» **Data for the task**:
* * * * * * *

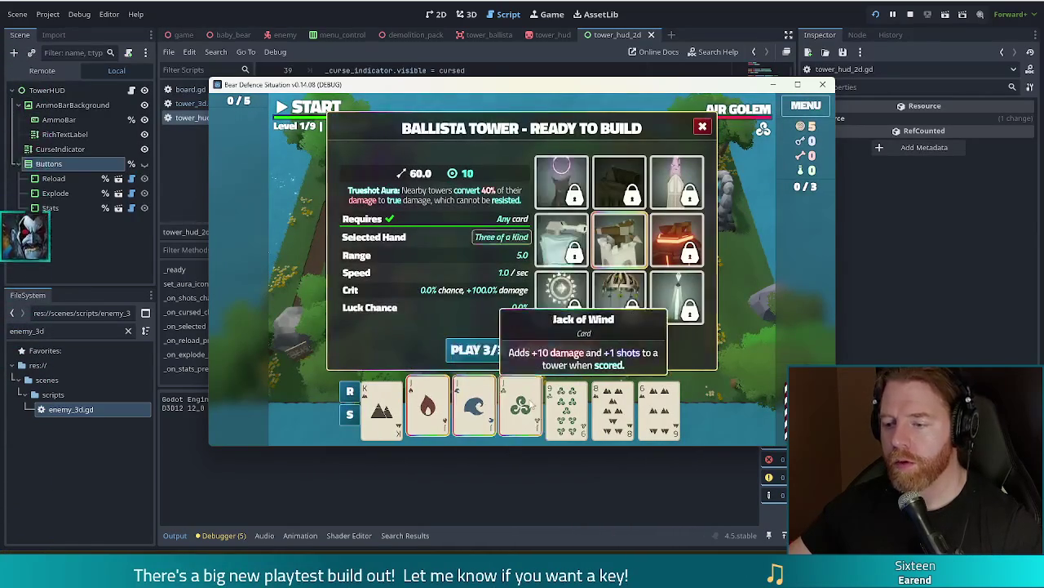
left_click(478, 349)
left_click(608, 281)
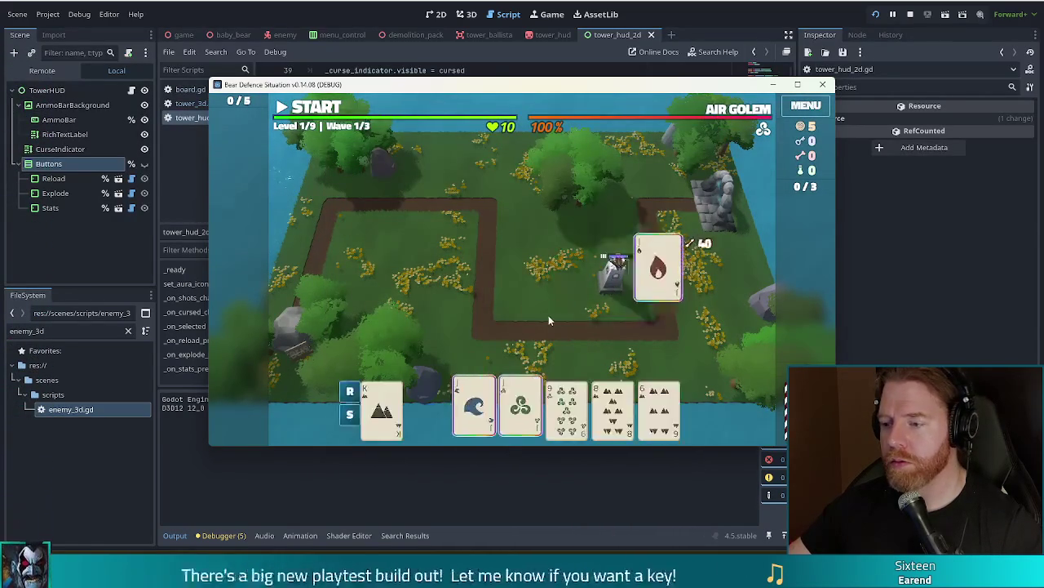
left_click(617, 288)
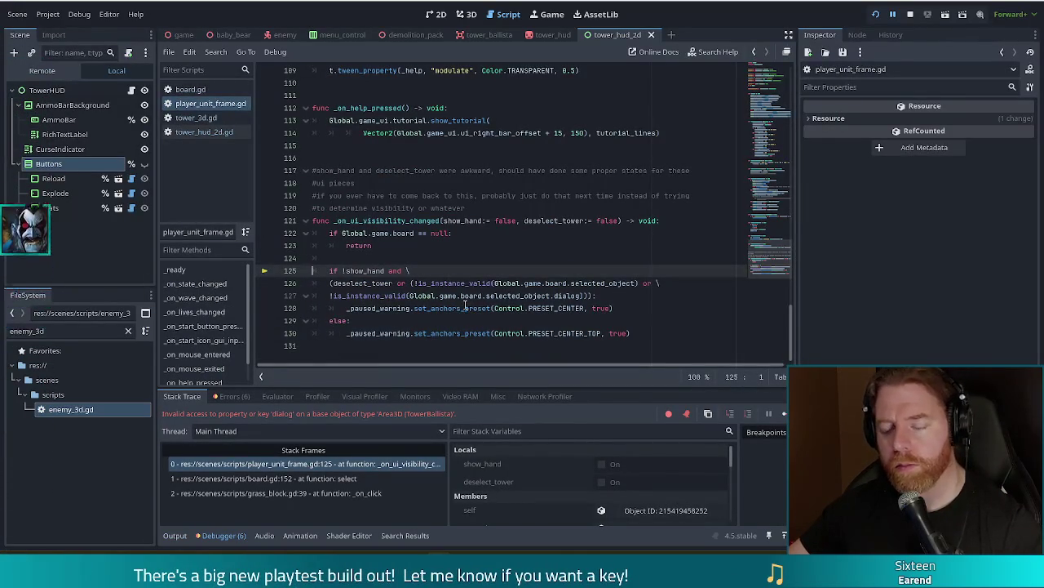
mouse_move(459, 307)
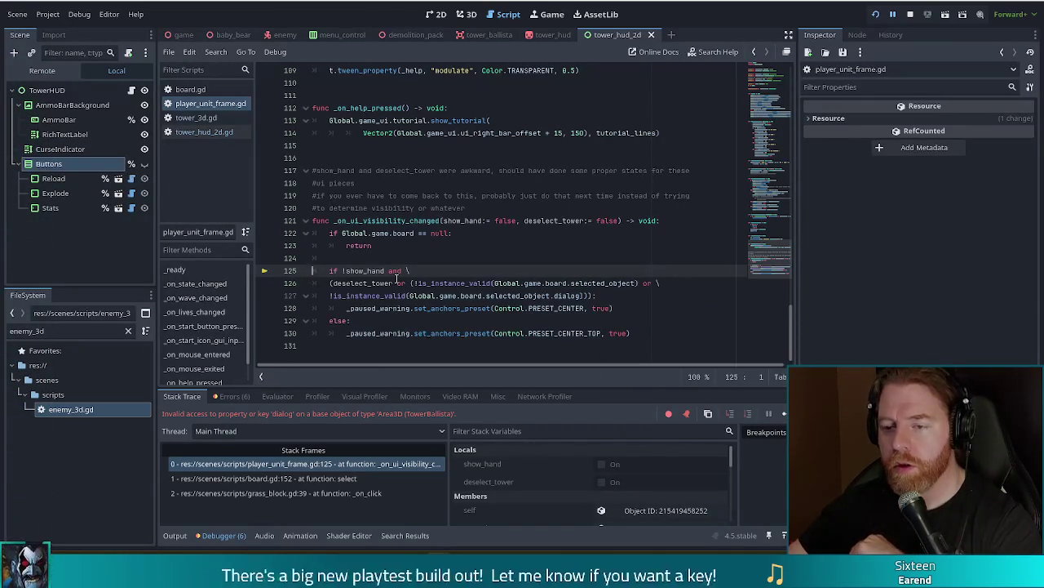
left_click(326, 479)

* * * * * * *

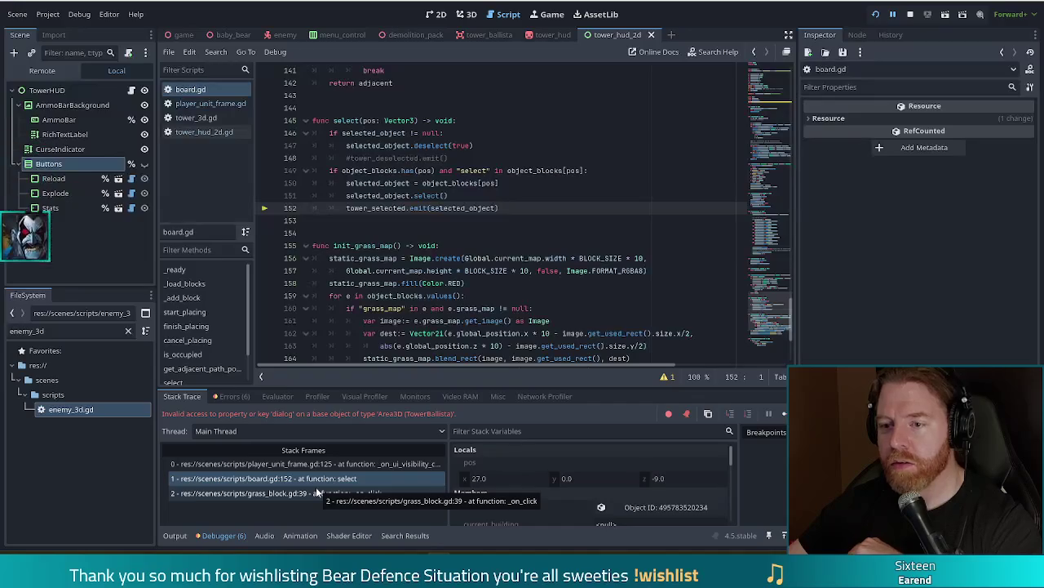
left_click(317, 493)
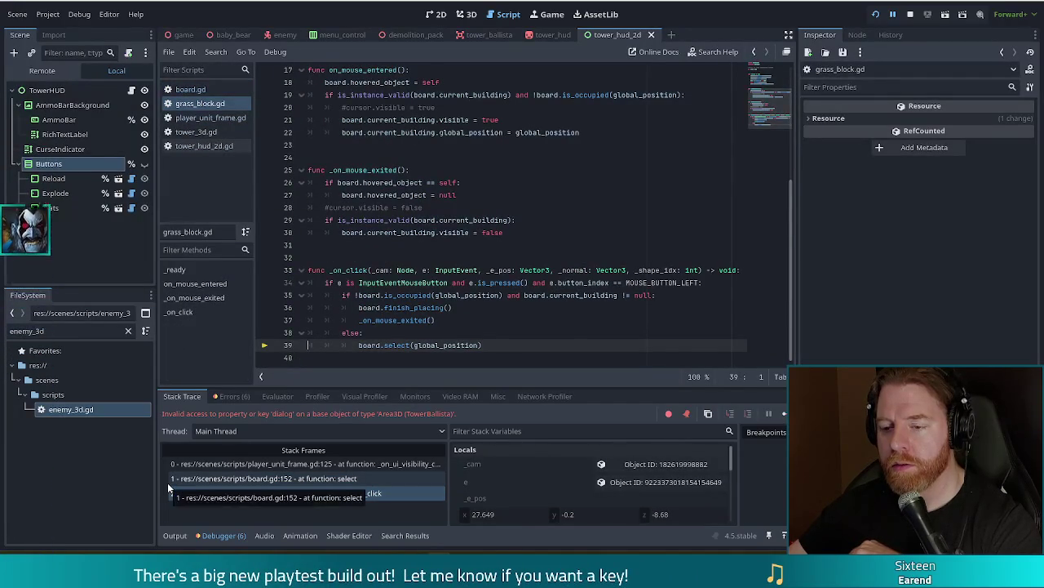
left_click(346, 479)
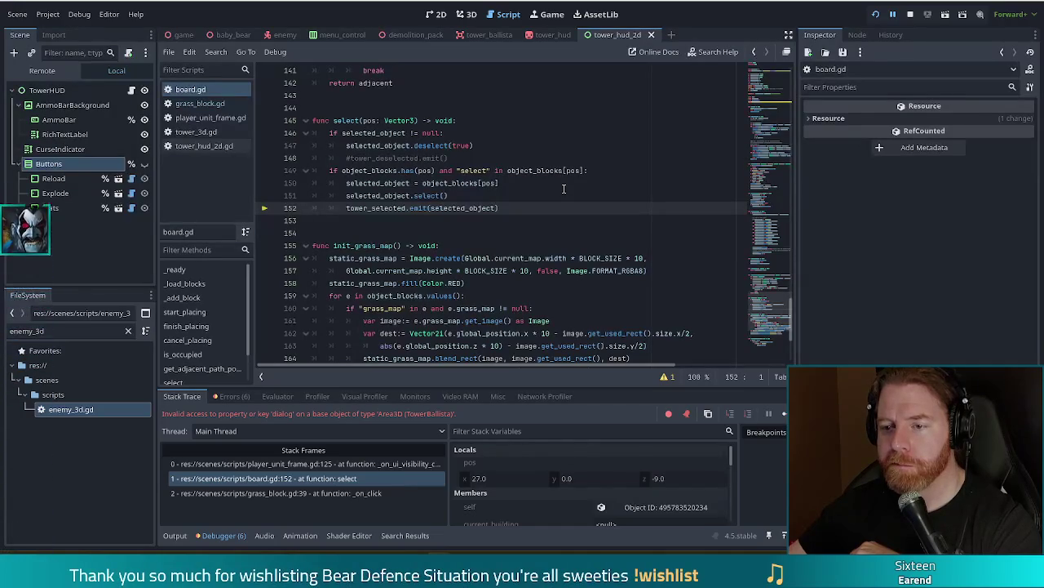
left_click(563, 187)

* * * * * * *

» **What the task requires**:
Keep to the lines above from the line with "left_click(317, 493)" to the line with "left_click(563, 187)", and set down exactly those, inclusive, with nothing else and every picture left out.

» **Problem solution**:
left_click(317, 493)
left_click(346, 479)
left_click(563, 187)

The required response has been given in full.